Multi-tenant strip center (NNN Leases)

Hello everyone,

Before I write my first post, I’d just like to say that I think this is a great website for not only beginners, but for everyone involved in the real estate industry, regardless of experience.

Ok, onto my question…My father owns a couple of apt. buildings (I’m the property mangager) and we’re planning to do a 1031 exchange, selling 1 building and possibly buying another apt. building or a multi-tenant strip center. My question has to do with retail strip centers. I’ve done some research on NNN Leases and it says that tenants take care of all expenses. So, tenants would pay a portion of real estate taxes as well it seems. That’s where I’m still a little bit “hazy.” Let’s say, for example, there are 6 retail tenants and real estate taxes comes out to $36,000. Would each tenant have to pay $6,000 for real estate taxes or no? Would some have to pay more? What happens when one of the tenants breaks the lease and moves out, who would cover for taxes then? If anyone owns a strip center, or knows more about this info I kindly appreciate your feedback. Thanks

They pay a percentage based on their square footage. Figure out what percent they lease, thats the percent of expenses they pay. With NNN they pay a percent of everything, including your insurance.

That is correct. The tenants pay based on the % of the total property that they occupy. Property tax, insurance, management, landscapping, sweeping, some repairs are covered by NNN. Ideally all of your operating expense should be covered. In case of a vacancy the portion owed by the vacant unit will be uncollected, hence will come out of landlords pocket.

I have a small strip center and all of my tenants are triple net. At the end of the year I submit a statement to each tenant and either collect additional reimbursements or refund the savings.

Hey guys,

Thanks for responding. I’m currently looking at a strip center that’s a pretty reasonable price, only problem is the owner is not willing to negotiate on the price. What’s the point in being involved in real estate then if you can’t negotiate on the price? That’s have the fun right there :smile
Also, all the leases expire in 2009, not good.

The fact that leases expire in 2009 might actually be good for you if the current rates are below market. Do some market research and see if there is potential to increase rent once lease expire.

Good luck

Another option would be to look at a single tenant, NNN (credit rated). The financing is easier & better to obtain. However, the properties are usually priced with very low cap rates.


  1. The % depends on % of space they’re taking up. So if 1 of your 6 tenants is taking up 90% of the space, they’re responsible for 90% of the expenses.

  2. There is a difference b/w absolute net and triple net. I know a lot of brokers interchange them but they are different.

  3. I say go w/his price but you dictacte ALL the terms. Usually it works in your favor this way.

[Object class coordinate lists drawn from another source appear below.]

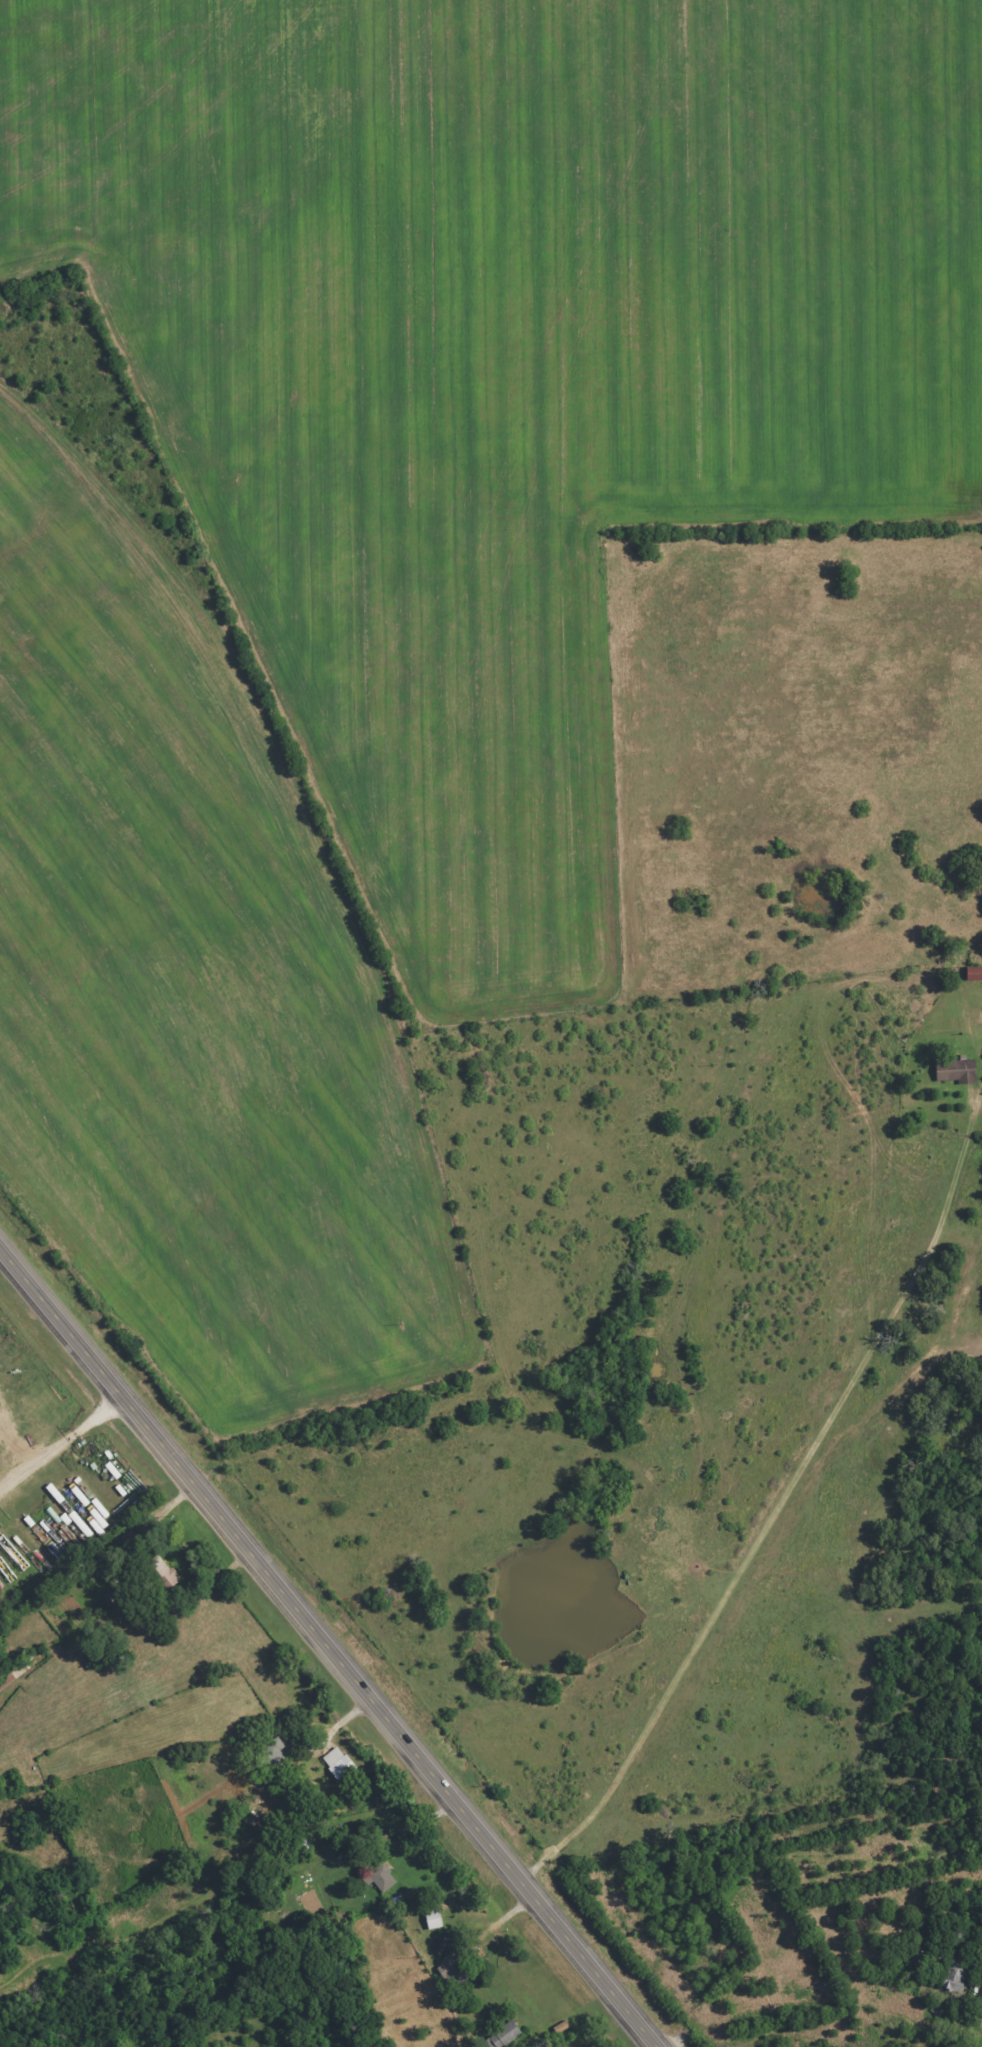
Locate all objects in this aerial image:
building: (975, 972)
building: (958, 1070)
road: (61, 1442)
building: (82, 1491)
building: (161, 1570)
road: (328, 1647)
building: (272, 1755)
building: (339, 1763)
building: (382, 1878)
building: (435, 1919)
building: (444, 1942)
building: (454, 1969)
building: (506, 2035)

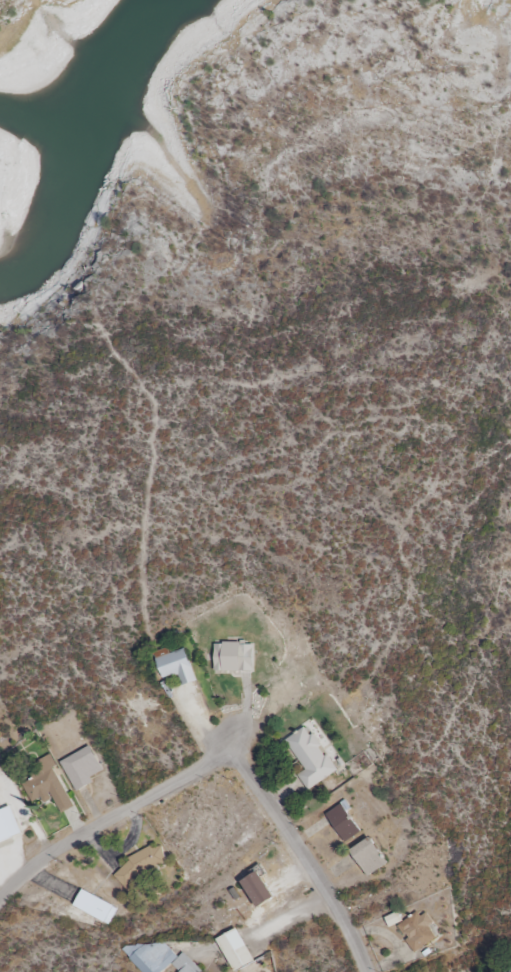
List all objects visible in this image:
building: (234, 657)
building: (177, 666)
road: (209, 724)
building: (311, 757)
building: (82, 767)
building: (48, 785)
road: (112, 821)
building: (343, 822)
building: (9, 824)
building: (369, 856)
road: (305, 859)
building: (141, 865)
building: (258, 889)
building: (96, 906)
building: (418, 930)
road: (289, 935)
building: (237, 950)
building: (179, 962)
building: (507, 969)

  1. Check the existing leases to make sure that they specify the allowance of cost recapture (RE Tax, Insurance, Operating Expenses, Management Fees, Maintenance, etc). If the leases don’t and they have renewal options that don’t allow the leases to be altered, then you may be stuck with the expenses and no way to recapture them.
  2. Remember to factor in the new RE Tax after purchase. When you buy the property, the taxes will generally go up substantially and the tenants may already be struggling to pay the rent.
  3. If the Seller has not been charging the tenants for the CAM, Tax, O&E, then the tenant’s lawyer may argue that that portion of the lease is void as a result of the failure to enforce the terms.
  4. A good broker is worth every penny they earn and generally are paid by the seller. If the seller refuses to pay a commission to the buyer’s broker then factor a consulting fee into the price. You’ll pay now or pay later, but it’s better to make that choice up front from knowledge rather than surprises.